I hope things work out. I haven't worked GH, in months.


----------



## Rickos69 (Nov 8, 2018)

Uberdriver2710 said:


> I hope things work out. I haven't worked GH, in months.


Last January for me.
It looks like they haven't deactivated me yet.


----------



## Nats121 (Jul 19, 2017)

I love it when GH goes hours without sending me any offers and then signs me out because "we haven't heard from you in a while". 

What am I supposed to do, call in once an hour and report that I'm still available?


----------



## rideshareapphero (Mar 30, 2018)

I hope they come in and change the grubhub system of dispatching orders to divers after the customer just placed the order among other things.


----------



## MHR (Jul 23, 2017)

Amazon is also offering GrubHub+ free (for a year) for its prime members.

I don't know if that means you get it free every year you're a prime member or what.


----------



## Grubhubflub (Jun 16, 2018)

MHR said:


> Amazon is also offering GrubHub+ free (for a year) for its prime members.
> 
> I don't know if that means you get it free every year you're a prime member or what.


Yep, Amazon Prime members get free delivery from GrubHub for one year.


----------



## ThrowInTheTowel (Apr 10, 2018)

rideshareapphero said:


> I hope they come in and change the grubhub system of dispatching orders to divers after the customer just placed the order among other things.


I think they will have to change quite a few things if they want the partnership to be a success. Amazon will not be too happy receiving non stop complaints from their prime members.


----------



## jaxbeachrides (May 27, 2015)

Yeah this is fishy. I don't understand the need for Amazon to ruin their reputation even worse with grubs.


----------



## Alltel77 (Mar 3, 2019)

Don't get too excited. The Prime customers will tip like the Wal-Mart plus customers. Free! Free!


----------



## Uberdriver2710 (Jul 15, 2015)

Alltel77 said:


> Don't get too excited. The Prime customers will tip like the Wal-Mart plus customers. Free! Free!


----------



## Ms. Mercenary (Jul 24, 2020)

Grubhub can use the help. I’ve ordered a couple of times through GH (via Yelp) for pick-up, and both times it took more than an hour for small orders. They didn’t even send it to the restaurant until I called 30 minutes later. Different places, same results. Never again.


----------



## Dwayne B (Aug 10, 2018)

jaxbeachrides said:


> Yeah this is fishy. I don't understand the need for Amazon to ruin their reputation even worse with grubs.

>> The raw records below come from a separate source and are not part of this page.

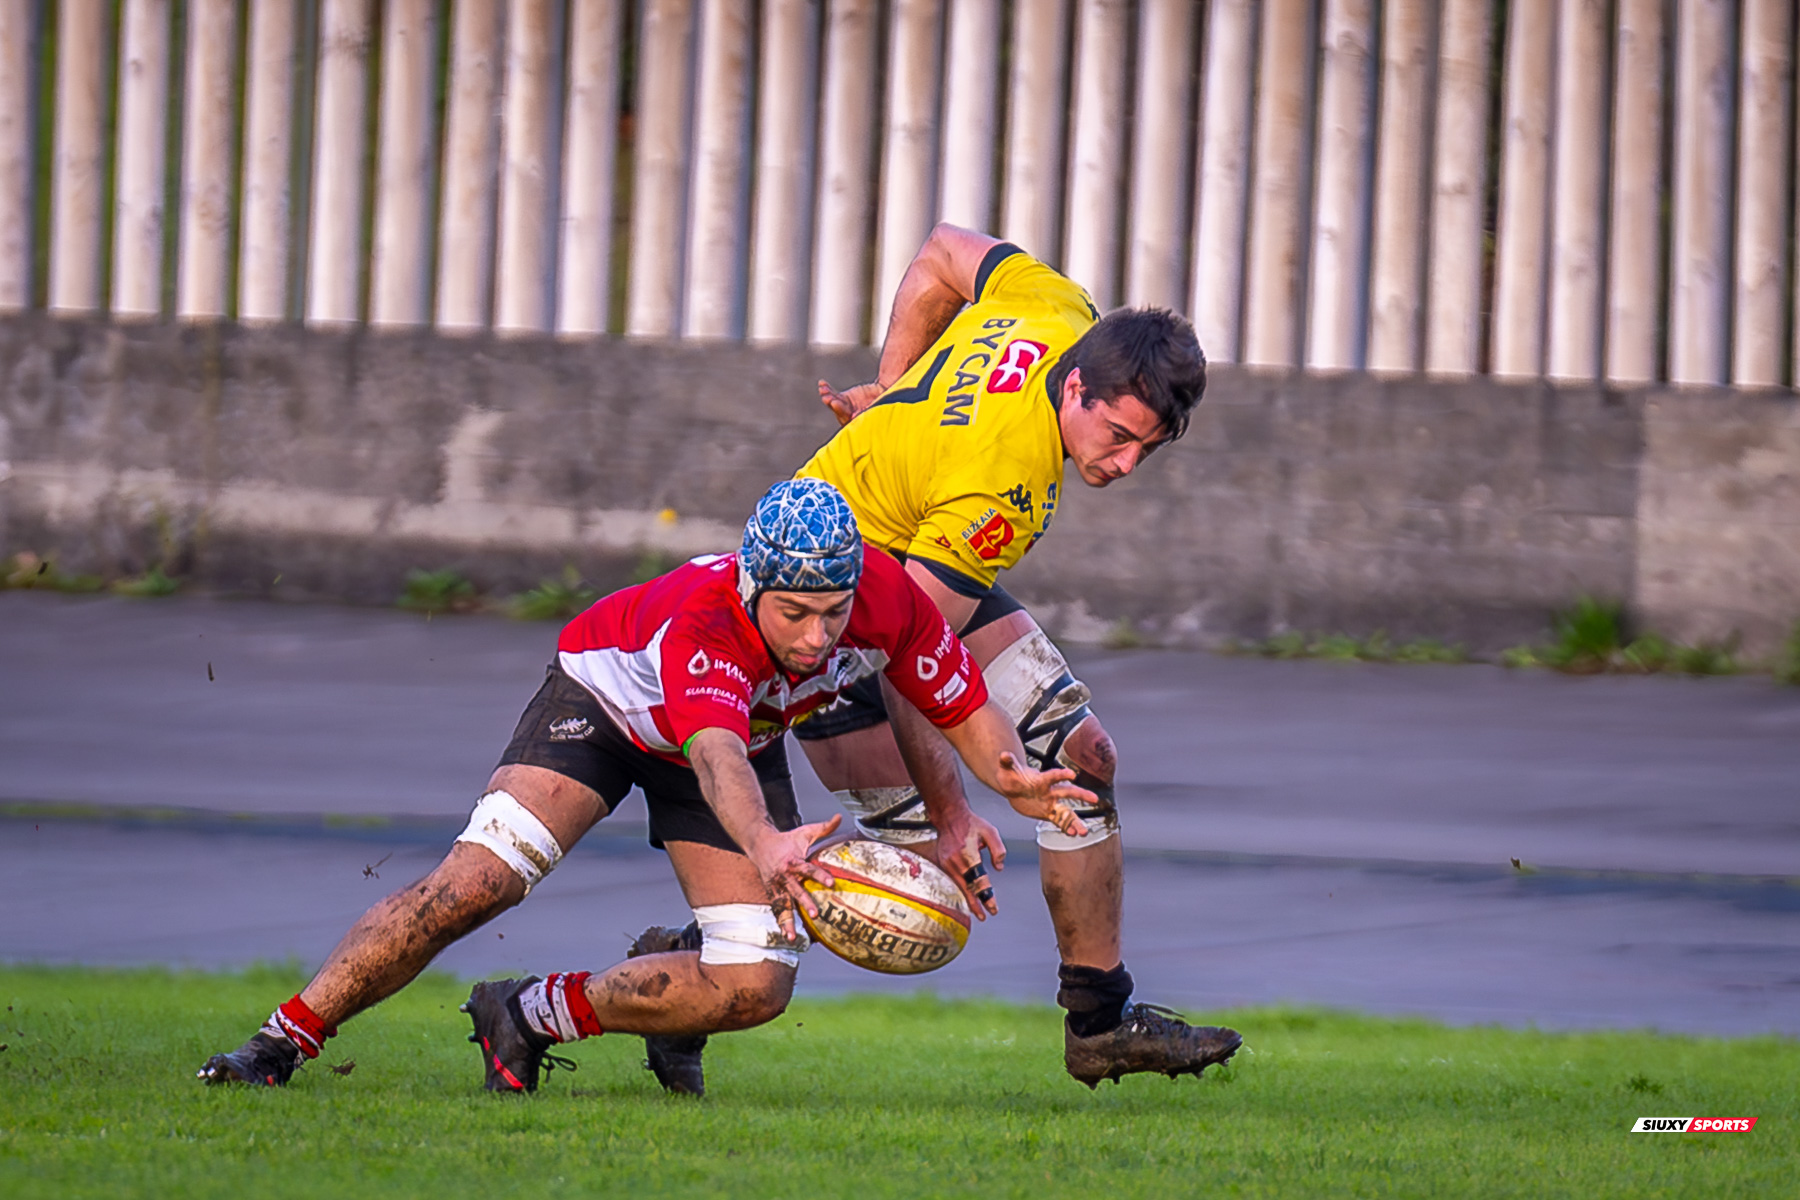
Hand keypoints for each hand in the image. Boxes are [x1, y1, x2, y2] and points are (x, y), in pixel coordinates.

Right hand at [745, 814, 842, 939]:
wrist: (759, 844)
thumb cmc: (787, 840)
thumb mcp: (805, 832)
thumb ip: (824, 827)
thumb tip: (840, 817)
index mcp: (792, 861)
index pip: (807, 868)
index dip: (819, 875)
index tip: (831, 882)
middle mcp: (783, 876)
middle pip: (795, 891)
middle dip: (804, 902)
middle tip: (816, 914)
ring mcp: (776, 887)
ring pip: (782, 906)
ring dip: (787, 922)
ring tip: (793, 938)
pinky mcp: (772, 894)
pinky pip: (777, 910)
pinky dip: (782, 923)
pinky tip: (789, 938)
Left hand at [818, 379, 884, 426]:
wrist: (884, 391)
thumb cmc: (886, 402)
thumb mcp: (881, 406)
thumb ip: (874, 409)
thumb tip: (864, 412)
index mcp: (860, 421)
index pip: (851, 420)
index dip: (847, 415)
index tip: (846, 410)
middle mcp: (851, 417)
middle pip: (841, 413)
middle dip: (836, 406)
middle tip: (832, 401)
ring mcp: (845, 407)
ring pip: (834, 403)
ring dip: (828, 397)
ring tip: (824, 391)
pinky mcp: (842, 398)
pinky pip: (832, 394)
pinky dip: (827, 389)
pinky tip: (822, 383)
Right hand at [924, 809, 1006, 918]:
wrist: (949, 816)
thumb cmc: (970, 823)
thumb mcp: (990, 831)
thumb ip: (998, 850)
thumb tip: (999, 868)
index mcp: (968, 854)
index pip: (979, 881)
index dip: (987, 896)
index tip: (993, 907)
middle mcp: (956, 862)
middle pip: (967, 889)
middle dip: (976, 904)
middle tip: (984, 915)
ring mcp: (947, 863)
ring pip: (959, 887)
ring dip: (968, 900)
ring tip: (977, 912)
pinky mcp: (943, 863)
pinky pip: (953, 881)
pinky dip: (960, 891)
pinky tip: (966, 897)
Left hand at [994, 752, 1092, 840]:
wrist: (1014, 788)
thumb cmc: (1012, 776)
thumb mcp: (1007, 769)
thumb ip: (1007, 762)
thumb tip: (1003, 754)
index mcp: (1041, 779)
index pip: (1053, 776)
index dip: (1061, 775)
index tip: (1072, 775)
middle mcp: (1050, 791)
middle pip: (1068, 792)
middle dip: (1081, 795)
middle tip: (1095, 799)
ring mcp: (1050, 802)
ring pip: (1066, 811)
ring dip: (1075, 821)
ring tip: (1084, 831)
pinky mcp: (1048, 812)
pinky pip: (1059, 821)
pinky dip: (1066, 827)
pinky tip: (1073, 834)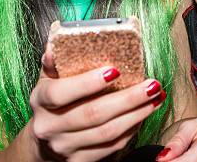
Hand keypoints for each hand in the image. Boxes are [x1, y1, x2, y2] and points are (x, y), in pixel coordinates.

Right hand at [27, 45, 165, 161]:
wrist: (43, 141)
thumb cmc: (54, 101)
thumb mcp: (49, 79)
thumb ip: (55, 63)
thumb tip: (55, 46)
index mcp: (41, 100)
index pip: (61, 93)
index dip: (88, 83)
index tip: (115, 71)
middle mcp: (50, 126)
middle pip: (93, 114)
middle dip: (128, 99)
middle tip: (152, 85)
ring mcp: (65, 147)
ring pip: (107, 133)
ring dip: (137, 114)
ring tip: (156, 98)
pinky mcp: (79, 161)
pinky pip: (111, 148)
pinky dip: (131, 130)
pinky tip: (144, 114)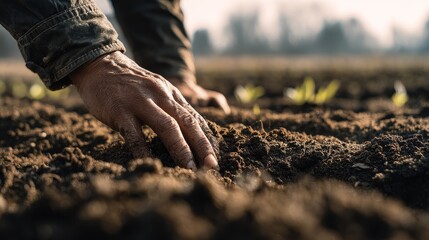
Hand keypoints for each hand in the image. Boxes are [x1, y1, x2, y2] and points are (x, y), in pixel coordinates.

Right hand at [69, 51, 218, 169]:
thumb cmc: (129, 84)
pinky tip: (152, 165)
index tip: (215, 158)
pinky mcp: (120, 110)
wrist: (99, 65)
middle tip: (212, 166)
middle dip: (202, 145)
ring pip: (167, 127)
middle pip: (186, 122)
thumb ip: (171, 107)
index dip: (206, 139)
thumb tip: (189, 131)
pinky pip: (134, 135)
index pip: (194, 118)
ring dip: (180, 149)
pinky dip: (144, 151)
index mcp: (170, 93)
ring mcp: (140, 102)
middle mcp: (160, 95)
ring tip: (189, 169)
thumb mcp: (156, 89)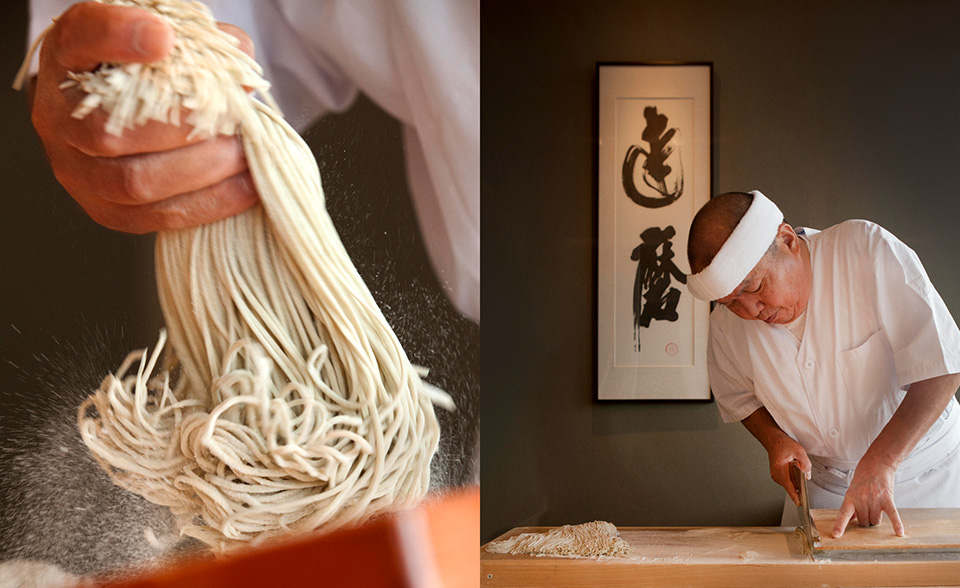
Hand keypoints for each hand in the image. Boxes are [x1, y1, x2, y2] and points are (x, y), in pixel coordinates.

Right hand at [30, 2, 258, 232]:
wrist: (125, 116)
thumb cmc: (149, 73)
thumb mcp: (167, 42)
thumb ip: (202, 44)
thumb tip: (240, 65)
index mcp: (67, 57)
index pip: (80, 37)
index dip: (118, 36)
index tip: (164, 36)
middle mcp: (58, 117)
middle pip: (109, 132)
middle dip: (184, 128)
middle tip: (234, 119)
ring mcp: (76, 171)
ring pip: (134, 182)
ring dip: (202, 169)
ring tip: (242, 153)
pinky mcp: (106, 211)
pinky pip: (158, 217)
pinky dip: (211, 202)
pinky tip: (247, 186)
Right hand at [766, 434, 811, 506]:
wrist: (773, 440)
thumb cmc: (783, 444)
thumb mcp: (799, 451)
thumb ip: (805, 465)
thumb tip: (807, 476)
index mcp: (780, 469)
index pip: (789, 486)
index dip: (795, 495)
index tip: (800, 503)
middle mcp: (776, 474)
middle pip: (791, 485)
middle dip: (799, 481)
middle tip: (798, 466)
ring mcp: (776, 476)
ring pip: (790, 483)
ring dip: (796, 478)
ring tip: (794, 463)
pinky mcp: (777, 476)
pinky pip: (788, 481)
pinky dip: (793, 477)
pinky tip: (792, 467)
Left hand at [832, 453, 903, 537]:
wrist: (877, 464)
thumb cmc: (864, 475)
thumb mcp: (853, 489)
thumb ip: (853, 504)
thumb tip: (852, 518)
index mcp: (850, 497)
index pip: (843, 514)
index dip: (839, 526)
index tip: (836, 535)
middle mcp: (862, 500)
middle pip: (863, 522)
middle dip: (865, 521)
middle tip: (866, 513)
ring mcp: (875, 500)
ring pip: (875, 521)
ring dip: (876, 520)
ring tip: (876, 511)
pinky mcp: (887, 499)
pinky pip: (892, 515)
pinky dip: (896, 524)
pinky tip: (899, 533)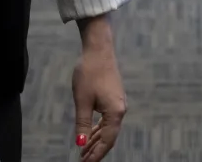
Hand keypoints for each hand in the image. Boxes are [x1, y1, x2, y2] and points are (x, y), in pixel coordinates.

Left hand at [72, 17, 125, 161]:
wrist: (98, 50)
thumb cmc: (89, 73)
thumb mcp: (82, 101)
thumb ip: (82, 124)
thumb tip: (81, 144)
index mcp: (115, 112)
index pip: (107, 141)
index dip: (96, 154)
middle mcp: (120, 110)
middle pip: (109, 137)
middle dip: (96, 150)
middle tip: (82, 160)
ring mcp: (118, 104)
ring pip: (108, 128)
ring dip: (96, 140)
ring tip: (84, 151)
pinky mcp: (113, 98)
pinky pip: (107, 120)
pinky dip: (98, 129)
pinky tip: (90, 134)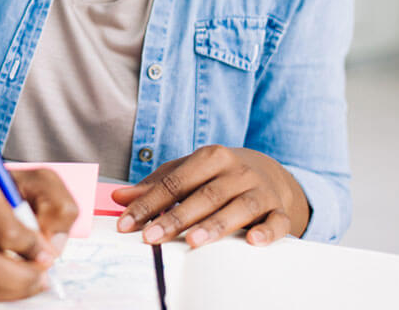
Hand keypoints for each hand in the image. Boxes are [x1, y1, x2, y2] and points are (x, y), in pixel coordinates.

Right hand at [0, 165, 78, 300]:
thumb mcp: (36, 182)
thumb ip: (56, 206)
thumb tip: (51, 244)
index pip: (1, 229)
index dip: (30, 248)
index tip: (45, 253)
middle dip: (19, 277)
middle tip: (40, 276)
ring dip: (7, 290)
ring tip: (27, 280)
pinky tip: (5, 280)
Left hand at [110, 145, 308, 247]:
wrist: (268, 172)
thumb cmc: (217, 175)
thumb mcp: (187, 171)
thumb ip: (155, 185)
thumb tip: (120, 197)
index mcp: (211, 157)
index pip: (175, 181)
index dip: (149, 203)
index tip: (128, 223)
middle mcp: (237, 171)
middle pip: (204, 195)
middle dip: (176, 217)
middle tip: (152, 237)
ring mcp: (260, 190)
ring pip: (238, 207)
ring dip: (216, 225)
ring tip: (194, 241)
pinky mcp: (279, 209)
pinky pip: (276, 221)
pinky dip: (267, 231)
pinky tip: (253, 241)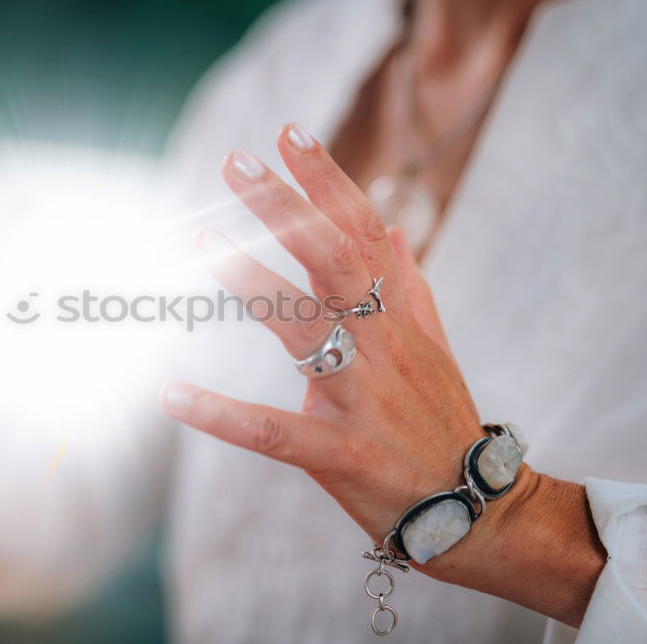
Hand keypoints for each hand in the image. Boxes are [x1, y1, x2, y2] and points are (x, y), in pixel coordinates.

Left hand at [160, 123, 604, 625]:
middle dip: (285, 207)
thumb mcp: (433, 347)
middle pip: (332, 260)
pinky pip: (273, 432)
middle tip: (236, 162)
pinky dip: (221, 415)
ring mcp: (362, 398)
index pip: (363, 232)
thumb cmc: (441, 422)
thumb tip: (395, 231)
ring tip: (199, 244)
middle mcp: (382, 346)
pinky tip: (172, 396)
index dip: (327, 181)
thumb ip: (411, 287)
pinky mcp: (341, 453)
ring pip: (303, 326)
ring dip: (249, 280)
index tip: (289, 134)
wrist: (474, 511)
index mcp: (398, 318)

Besos bought grub hub silly


----------



## Grubhubflub (Jun 16, 2018)

Dwayne B said:


> Besos bought grub hub silly


I really, really hope so.


----------



## W00dbutcher (Jan 14, 2019)

Can you imagine the line of cars at the Amazon distribution places if this is true? Not to mention people are going to park all around Amazon waiting to get orders.

It's a pain in the ass now to pick up and drop off people at these places, if this happens Amazon is going to be on the decline list.


----------